Padula and Doncker share a mutual friend, James Dellatacoma – the co-producer, guitarist in the True Groove All-Stars backing band, and a True Groove label partner. “On sort of a Covid whim, James and I produced the Captain Massive web series, and after years of being aware of Tomás I met him finally at the premiere. What in the series made him think I could make him a reasonable video I am unclear, but I was all for it. I didn’t want to make the video about anything more than I needed to. I knew the original intimately and I had heard Tomás’s version several times. Since I am not ‘Johnny Filmmaker’ I knew I would either get an idea or I wouldn’t. I can’t force things.”

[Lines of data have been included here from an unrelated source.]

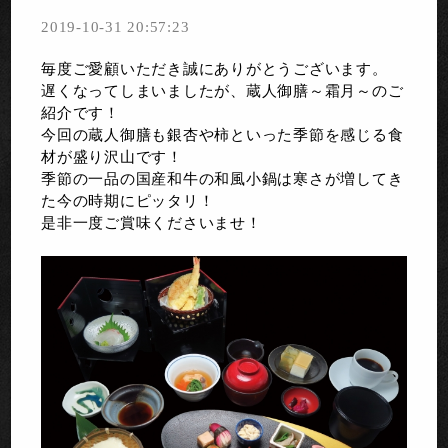
2019-10-31 20:57:23
毎度ご愛顧いただき誠にありがとうございます。
遅くなってしまいましたが、蔵人御膳～霜月～のご
紹介です！
今回の蔵人御膳も銀杏や柿といった季節を感じる食
材が盛り沢山です！
季節の一品の国産和牛の和風小鍋は寒さが増してき
た今の時期にピッタリ！
是非一度ご賞味くださいませ！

So the idea came to Padula ultimately in the form of a psychedelic horror film. “The monster or the demon is the only character you don’t really see much of, which is the farm itself in horror movie form. I wanted to sort of slide in an almost hum drum, nothing-to-see-here way and have the trajectory shift exponentially as the film progressed.
“The farm needs blood, and the man is brought there by the farm’s servants with false promises of prosperity. He weakens in the field as the farm’s servants grow impatient. And when the time comes, the ceremony begins and the servants are rewarded with power when the sacrifice starts. There is wonder and fear, but the worker at the last moment of sacrifice attempts to fight the demon in the farm. I am not sure who I think won to be completely honest. I was rooting for the worker.”